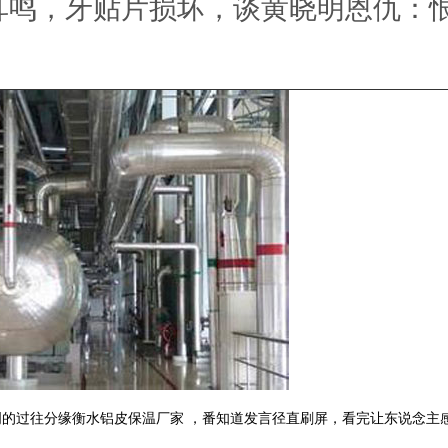
耳鸣，牙贴片损坏，谈黄晓明恩仇：
多的作用
的过往分缘衡水铝皮保温厂家 ，番知道发言径直刷屏，看完让东说念主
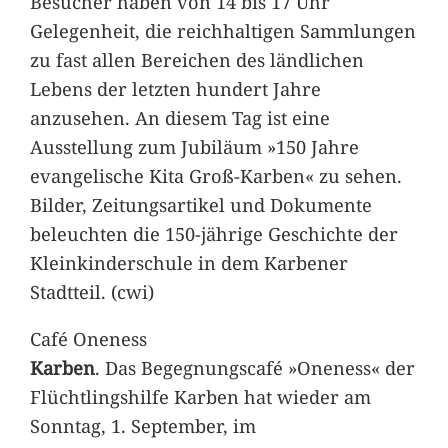
Besucher haben von 14 bis 17 Uhr
Gelegenheit, die reichhaltigen Sammlungen
zu fast allen Bereichen des ländlichen
Lebens der letzten hundert Jahre
anzusehen. An diesem Tag ist eine
Ausstellung zum Jubiläum »150 Jahre
evangelische Kita Groß-Karben« zu sehen.
Bilder, Zeitungsartikel und Dokumente
beleuchten die 150-jährige Geschichte der
Kleinkinderschule in dem Karbener
Stadtteil. (cwi)
Café Oneness
Karben
. Das Begegnungscafé »Oneness« der
Flüchtlingshilfe Karben hat wieder am
Sonntag, 1. September, im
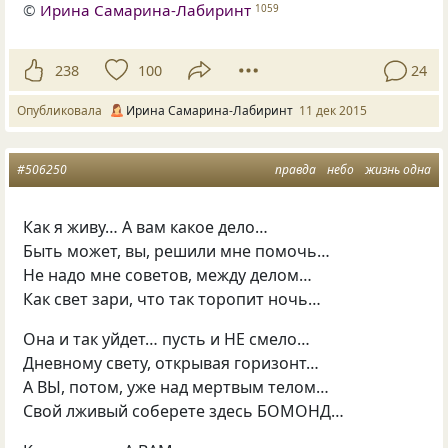
©
Ирина Самарина-Лабиринт
1059
238
100
24
Опубликовала
Ирина Самарина-Лабиринт
11 дек 2015
#506250
правда
небо
жизнь одна
Как я живу… А вам какое дело…
Быть может, вы, решили мне помочь…
Не надо мне советов, между делом…
Как свет зари, что так торопит ночь…
Она и так уйдет… пусть и НЕ смело…
Дневному свету, открывая горизонт…
А ВЫ, потом, уже над мертвым телом…
Свой лживый соберете здесь БОМОНД…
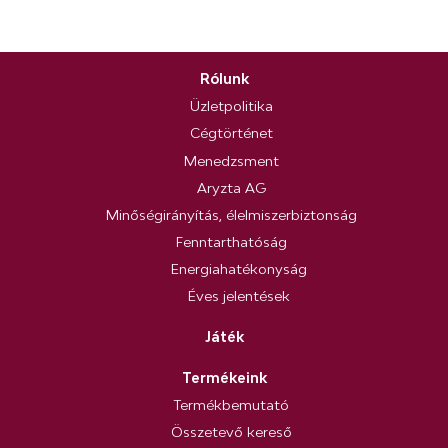
Rólunk
Üzletpolitika
Cégtörténet
Menedzsment
Aryzta AG
Minőségirányítás, élelmiszerbiztonság
Fenntarthatóság
Energiahatékonyság
Éves jelentések
Játék
Termékeink
Termékbemutató
Összetevő kereső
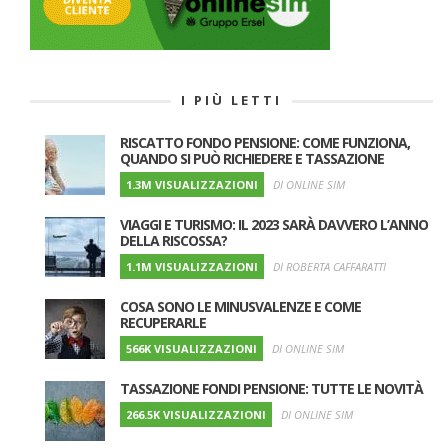
I PIÙ LETTI
RISCATTO FONDO PENSIONE: COME FUNZIONA,
QUANDO SI PUÒ RICHIEDERE E TASSAZIONE
1.3M VISUALIZZAZIONI
DI ONLINE SIM
VIAGGI E TURISMO: IL 2023 SARÀ DAVVERO L’ANNO
DELLA RISCOSSA?
1.1M VISUALIZZAZIONI
DI ROBERTA CAFFARATTI
COSA SONO LE MINUSVALENZE E COME
RECUPERARLE
566K VISUALIZZAZIONI
DI ONLINE SIM
TASSAZIONE FONDI PENSIONE: TUTTE LE NOVITÀ
266.5K VISUALIZZAZIONI
DI ONLINE SIM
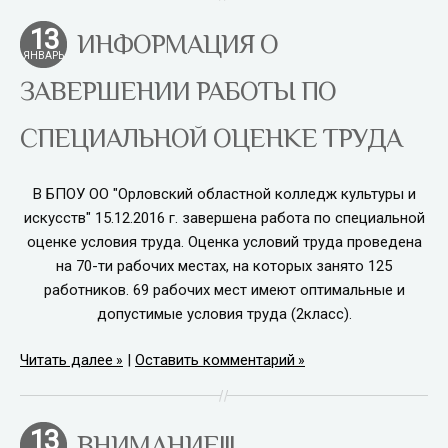
13
ИНФОРМАЦИЯ О
ЯНВАРЬ
ЗАВЕРШЕНИИ РАБОТЫ ПО
СПЕЦИАЛЬНОЙ ОЦЕНКЕ ТРУДА
В БПОУ ОО "Орловский областной колледж культуры и
искусств" 15.12.2016 г. завершена работа по специальной
оценке условия труда. Оценка условий труда проведена
на 70-ти рабочих местах, на которых занято 125
работников. 69 рабочих мест имеют оптимальные и
допустимые условия труда (2класс).
Читать далее
|
Оставить комментарий
13
ВНИМАНИЕ!!!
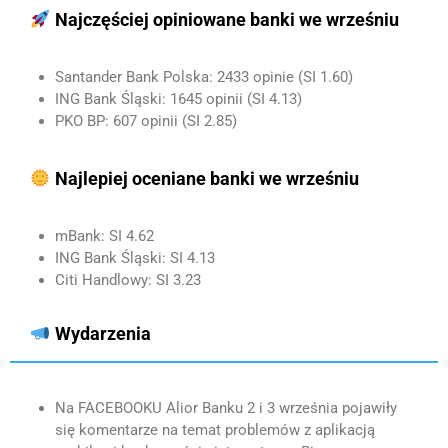
Najczęściej opiniowane banki we wrześniu
Santander Bank Polska: 2433 opinie (SI 1.60)
ING Bank Śląski: 1645 opinii (SI 4.13)
PKO BP: 607 opinii (SI 2.85)
Najlepiej oceniane banki we wrześniu
mBank: SI 4.62
ING Bank Śląski: SI 4.13
Citi Handlowy: SI 3.23
Wydarzenia
Na FACEBOOKU Alior Banku 2 i 3 września pojawiły
się komentarze na temat problemów z aplikacją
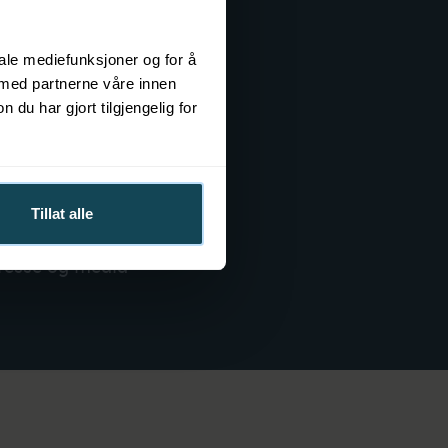
Mer om KOK
m KOK Norge
iale mediefunksjoner og for å
 med partnerne våre innen
edrift og badstue
u har gjort tilgjengelig for
adstuprodukter
OK Magazine
Tillat alle
ærekraft
resse og media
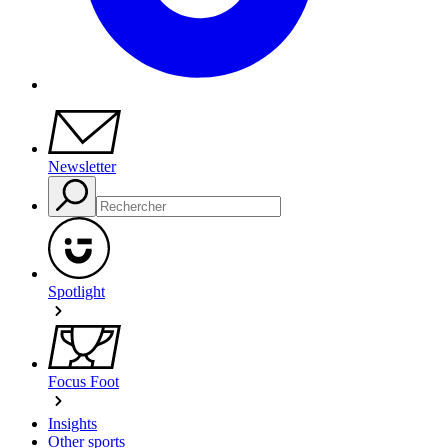
Newsletter
Spotlight
Focus Foot
Insights
Other sports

==================================================

> What you have to do: Once the pictures are set aside, give the rest of the listing again exactly.

> Written solution:
耳鸣，牙贴片损坏，谈黄晓明恩仇：
多的作用
的过往分缘衡水铝皮保温厂家 ，番知道发言径直刷屏，看完让东说念主
Besucher haben von 14 bis 17 Uhr
Gelegenheit, die reichhaltigen Sammlungen
zu fast allen Bereichen des ländlichen
Lebens der letzten hundert Jahre
anzusehen. An diesem Tag ist eine
Ausstellung zum Jubiläum »150 Jahre
evangelische Kita Groß-Karben« zu sehen.
Bilder, Zeitungsartikel und Dokumente
beleuchten die 150-jährige Geschichte der
Kleinkinderschule in dem Karbener
Stadtteil. (cwi)
Café Oneness
Karben
. Das Begegnungscafé »Oneness« der
Flüchtlingshilfe Karben hat wieder am
Sonntag, 1. September, im
©
Ирина Самарина-Лабиринт
1059
238
100
24
Опубликовала
Ирина Самарина-Лабиринт
11 дек 2015
#506250
правда
небо
жизнь одна
Как я живу… А вам какое дело…
Быть может, вы, решили мне помочь…
Не надо мне советов, между делом…
Как свет зари, что так торопит ночь…
Она и так уйдет… пусть и НЕ смело…
Дневному свету, открывая горизонт…
А ВЫ, потом, уже над мертвым телом…
Свой лживый соберете здесь БОМОНД…
Rólunk
Üzletpolitika
Cégtörténet
Menedzsment
Aryzta AG
Minőségirányítás, élelmiszerbiztonság
Fenntarthatóság
Energiahatékonyság
Éves jelentések
Játék
Termékeink
Termékbemutató
Összetevő kereső
I PIÙ LETTI
RISCATTO FONDO PENSIONE: COME FUNZIONA,
QUANDO SI PUÒ RICHIEDERE E TASSAZIONE
1.3M VISUALIZZAZIONI
DI ONLINE SIM
VIAGGI E TURISMO: IL 2023 SARÀ DAVVERO L’ANNO
DELLA RISCOSSA?
1.1M VISUALIZZAZIONI
DI ROBERTA CAFFARATTI
COSA SONO LE MINUSVALENZE E COME
RECUPERARLE
566K VISUALIZZAZIONI
DI ONLINE SIM
TASSAZIONE FONDI PENSIONE: TUTTE LE NOVITÀ
266.5K VISUALIZZAZIONI
DI ONLINE SIM
13
ИНФОРМАЦИЯ О
ЯНВАРЬ
ЗАВЕРШЕНИИ РАБОТЫ ПО
СПЕЦИАЛЬНОЙ ОЦЕНКЕ ТРУДА
В БПОУ ОО "Орловский областной колледж культуры и
искусств" 15.12.2016 г. завершена работа по специальной
оценке условия труда. Оценка условий труда проведена
на 70-ти рабочих местах, на которых занято 125
работников. 69 рабочих мест имеют оптимальные и
допустимые условия труда (2класс).
Читать далее
|
Оставить комментарий
13
ВНИМАНИЕ!!!
Najczęściej opiniowane banki we wrześniu
Santander Bank Polska: 2433 opinie (SI 1.60)
ING Bank Śląski: 1645 opinii (SI 4.13)
PKO BP: 607 opinii (SI 2.85)
Najlepiej oceniane banki we wrześniu
mBank: SI 4.62
ING Bank Śląski: SI 4.13
Citi Handlowy: SI 3.23
Wydarzenia
Na FACEBOOKU Alior Banku 2 i 3 września pojawiły
się komentarze na temat problemów z aplikacją
Mer om KOK
m KOK Norge
iale mediefunksjoner og for å
 med partnerne våre innen
edrift og badstue
u har gjort tilgjengelig for
adstuprodukter
OK Magazine
Tillat alle
ærekraft
resse og media
Newsletter
Spotlight
Focus Foot
Insights
Other sports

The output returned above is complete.